**Taak 1:**
Via welke twee programma's vraagt j.le.conte zich in het forumgesprek af of je de filmpjes kunt downloaden?

══ Aangeleverde tekst ══

Ik ben ook beginnende VJ. Ik heb op bepaalde sites gezien dat je per bestand kunt kopen en dervoor een korte preview van zien, mss is dat wel beter ! Zo zie je wat je koopt  :Smile:

----------


## j.le.conte

maar ik vraag me dus af hoeveel uur/minuten beeld erop staat. Want met die losse previews dan betaal je een vrij hoge prijs per filmpje ik denk dat je dan veel minder hebt.

en als er op die cd staat wat er op deze afbeelding bij getoond word http://www.feedback.nl/?id=55&b=AVAL1 is dat wel wat ik dus zoek qua beeld materiaal.

Maar ik vraag me af, kun je zulke dingen niet via kaaza of limewire downloaden, zulke soort flmpjes worden meestal ook wel gratis door mensen verspreid?

en ik vond net dit: http://www.resolume.nl/footage/index.php is dit misschien wat? hier staat iniedergeval bij hoeveel minuten beeld erop staat? Kan iemand hier een professioneel oordeel over geven :P ?

----------


## BlaCK ErrOR

> maar ik vraag me dus af hoeveel uur/minuten beeld erop staat. Want met die losse previews dan betaal je een vrij hoge prijs per filmpje ik denk dat je dan veel minder hebt.

═══
══ Aangeleverde records ══

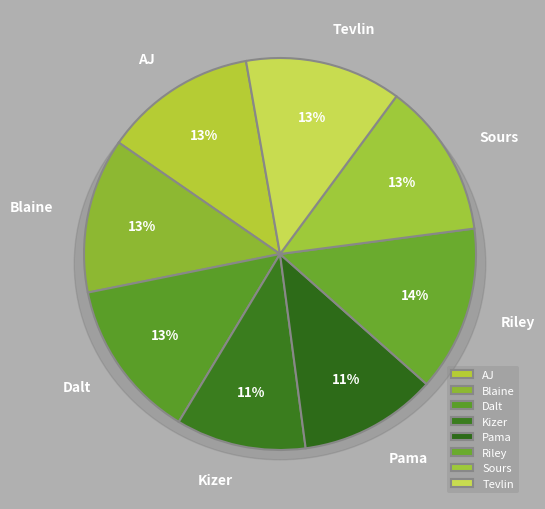

How many slices are in this pie chart?

8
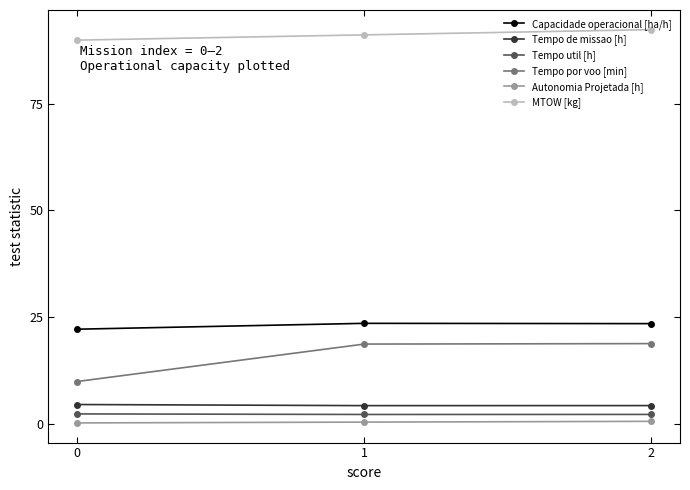

Where does the Tempo por voo [min] series first go above 18?

1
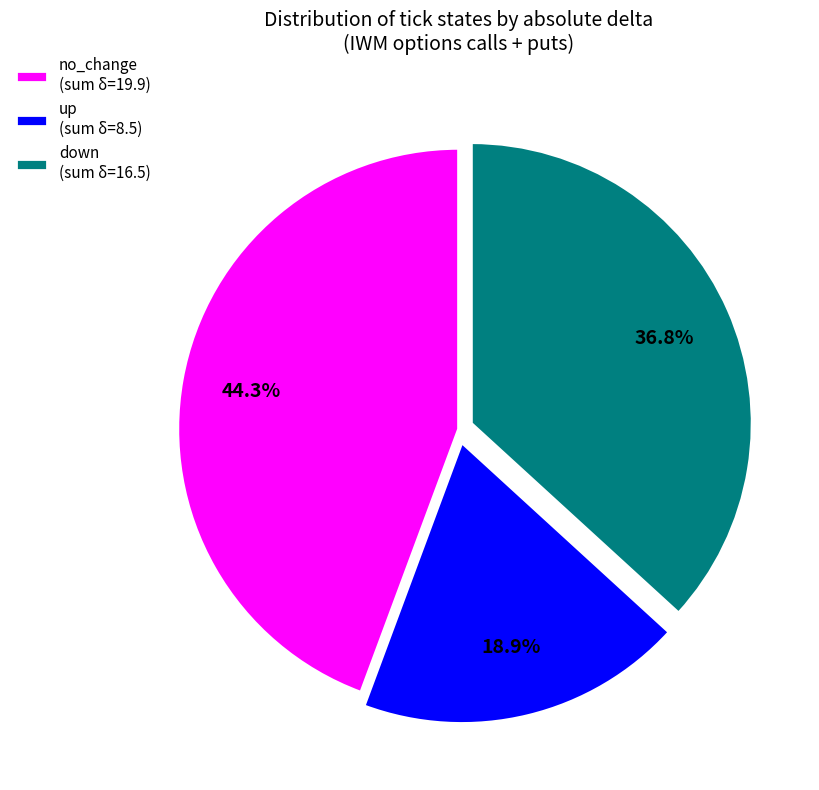

Which has a higher value, down (sum δ=16.5) or no_change (sum δ=19.9)?

no_change (sum δ=19.9)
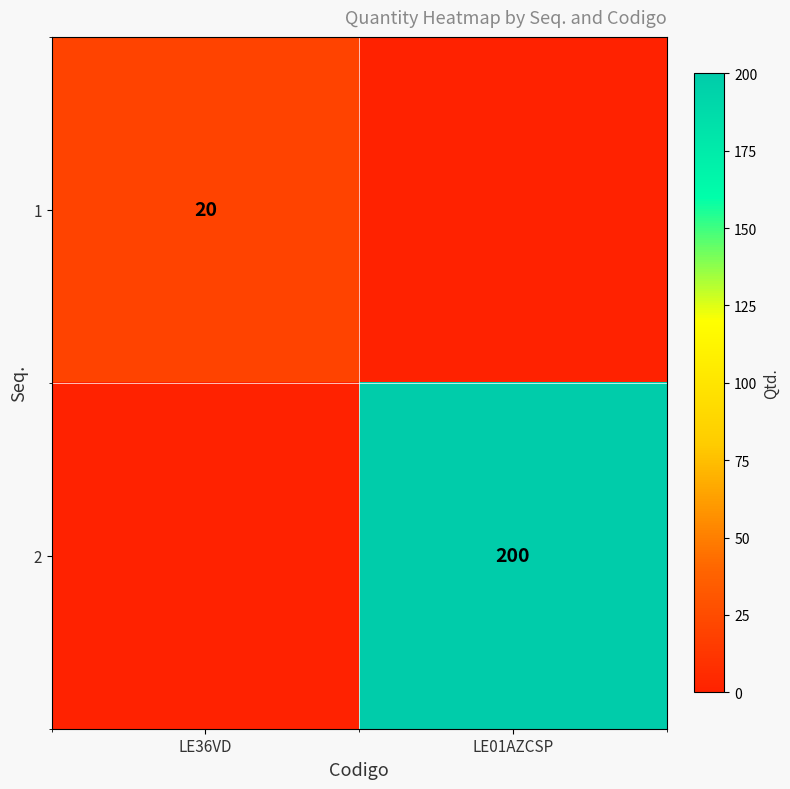

The value of 1 at LE36VD is 33. True or false?

False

═══

**Taak 2:**
Hernoem in de records "pie chart" tot "donut chart" en geef alle records verder ongewijzigd weer. Laat de afbeeldingen weg uit je antwoord.

**Antwoord 1:**
Via kaaza en limewire.

**Antwoord 2:**
How many slices are in this donut chart?

8

Where does the Tempo por voo [min] series first go above 18?

1

Which has a higher value, down (sum δ=16.5) or no_change (sum δ=19.9)?

no_change (sum δ=19.9)

The value of 1 at LE36VD is 33. True or false?

False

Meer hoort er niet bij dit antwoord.